### Enunciado
Com base no trecho abaixo sobre os recursos da saúde pública no Brasil, responda:
(a) Quanto o Brasil gasta per capita com saúde pública, em dólares?
(b) Segundo o texto, quantos usuários ficaram, no último ano, na situação de perder o plano de saúde e recorrer ao SUS?
(c) Em que evento o médico Alexandre Kalache apresentou sua demonstração sobre o envelhecimento do Brasil?

A questão é de base. Os recursos para a saúde pública no Brasil já são poucos. O país gasta, por exemplo, a metade que a vizinha Argentina. São US$ 591 (aproximadamente R$ 1.900) per capita contra US$ 1.167 (cerca de R$ 3.750). Se compararmos com os EUA, a distância é de perder de vista (US$ 4.307, aproximadamente R$ 13.800). Ou seja, partir do pressuposto de que os recursos públicos para a saúde já estão em níveis adequados é muita sacanagem.
Também de nada adianta o refresco prometido por Michel Temer de deixar as mudanças das áreas de saúde e educação para 2018. É como colocar o doente terminal ligado a um respirador artificial na UTI por mais um ano.
Sem contar que ninguém lembra que a saúde tem uma dinâmica própria. Sua "inflação" chega a ser quase o dobro da oficial por fatores como a adoção de novas tecnologias. Isso acontece em todo o mundo e já foi demonstrado em vários estudos. Deixar de lado esse dado é uma tremenda sacanagem.
O plano do Planalto também ignora as muitas transições enfrentadas pelo país. A começar pela atual crise econômica que está levando muita gente a perder seus empregos, e, obviamente, seus planos de saúde, e ter que bater nas portas do já superlotado SUS. No último ano, são quase 2 milhões de usuários nessa situação.
Uma das transições mais impactantes será a demográfica/epidemiológica. O Brasil está envelhecendo muito rapidamente, praticamente na metade do tempo que a França levou para concluir esse processo, segundo demonstrou o médico Alexandre Kalache na semana passada, durante o Fórum Internacional de Longevidade, que ocorreu no Rio de Janeiro.

### Os dados

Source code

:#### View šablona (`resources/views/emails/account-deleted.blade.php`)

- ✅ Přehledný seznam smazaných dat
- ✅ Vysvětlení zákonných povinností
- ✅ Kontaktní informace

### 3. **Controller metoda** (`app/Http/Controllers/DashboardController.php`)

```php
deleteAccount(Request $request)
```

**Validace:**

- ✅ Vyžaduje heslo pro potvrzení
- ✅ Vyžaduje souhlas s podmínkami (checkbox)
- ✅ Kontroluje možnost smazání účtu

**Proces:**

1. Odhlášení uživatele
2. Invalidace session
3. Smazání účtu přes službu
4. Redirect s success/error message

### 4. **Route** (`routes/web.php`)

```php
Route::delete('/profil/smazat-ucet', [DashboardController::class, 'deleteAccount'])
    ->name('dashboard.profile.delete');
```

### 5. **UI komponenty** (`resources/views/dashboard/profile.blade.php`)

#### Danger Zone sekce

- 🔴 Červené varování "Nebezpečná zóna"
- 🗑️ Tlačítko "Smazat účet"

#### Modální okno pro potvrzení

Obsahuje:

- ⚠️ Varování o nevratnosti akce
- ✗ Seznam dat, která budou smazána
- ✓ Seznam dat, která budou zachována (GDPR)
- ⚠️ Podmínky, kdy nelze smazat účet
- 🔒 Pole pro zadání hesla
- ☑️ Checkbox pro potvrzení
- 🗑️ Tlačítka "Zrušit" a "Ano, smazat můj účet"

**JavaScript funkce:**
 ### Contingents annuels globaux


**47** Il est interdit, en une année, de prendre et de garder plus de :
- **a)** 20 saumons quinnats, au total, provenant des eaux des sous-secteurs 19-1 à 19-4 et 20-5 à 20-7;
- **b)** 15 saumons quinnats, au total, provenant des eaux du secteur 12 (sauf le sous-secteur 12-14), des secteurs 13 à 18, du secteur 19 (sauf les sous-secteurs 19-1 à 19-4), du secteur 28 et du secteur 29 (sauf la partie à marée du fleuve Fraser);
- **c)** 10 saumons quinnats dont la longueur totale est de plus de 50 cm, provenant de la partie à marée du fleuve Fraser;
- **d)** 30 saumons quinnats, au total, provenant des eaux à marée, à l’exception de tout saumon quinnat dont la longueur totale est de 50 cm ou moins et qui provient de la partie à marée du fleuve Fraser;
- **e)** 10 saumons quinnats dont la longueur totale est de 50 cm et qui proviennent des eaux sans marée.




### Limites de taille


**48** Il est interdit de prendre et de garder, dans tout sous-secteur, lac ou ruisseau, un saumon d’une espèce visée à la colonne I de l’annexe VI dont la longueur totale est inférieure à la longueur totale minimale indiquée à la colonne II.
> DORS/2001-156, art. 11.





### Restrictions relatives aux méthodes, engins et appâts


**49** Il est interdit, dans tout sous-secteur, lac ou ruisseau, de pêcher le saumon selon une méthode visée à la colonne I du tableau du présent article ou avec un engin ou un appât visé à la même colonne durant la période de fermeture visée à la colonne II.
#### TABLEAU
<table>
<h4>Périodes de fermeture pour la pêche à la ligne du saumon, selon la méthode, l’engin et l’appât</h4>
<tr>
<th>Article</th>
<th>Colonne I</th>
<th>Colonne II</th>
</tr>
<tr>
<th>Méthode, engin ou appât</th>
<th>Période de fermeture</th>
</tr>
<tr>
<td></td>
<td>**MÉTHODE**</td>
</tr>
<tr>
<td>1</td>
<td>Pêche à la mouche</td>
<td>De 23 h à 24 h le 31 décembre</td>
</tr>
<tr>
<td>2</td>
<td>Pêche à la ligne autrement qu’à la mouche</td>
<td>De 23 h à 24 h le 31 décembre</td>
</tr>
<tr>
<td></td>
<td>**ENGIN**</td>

### Resolução
(a) US$ 591 (aproximadamente R$ 1.900).
(b) Quase 2 milhões.
(c) No Fórum Internacional de Longevidade, realizado no Rio de Janeiro.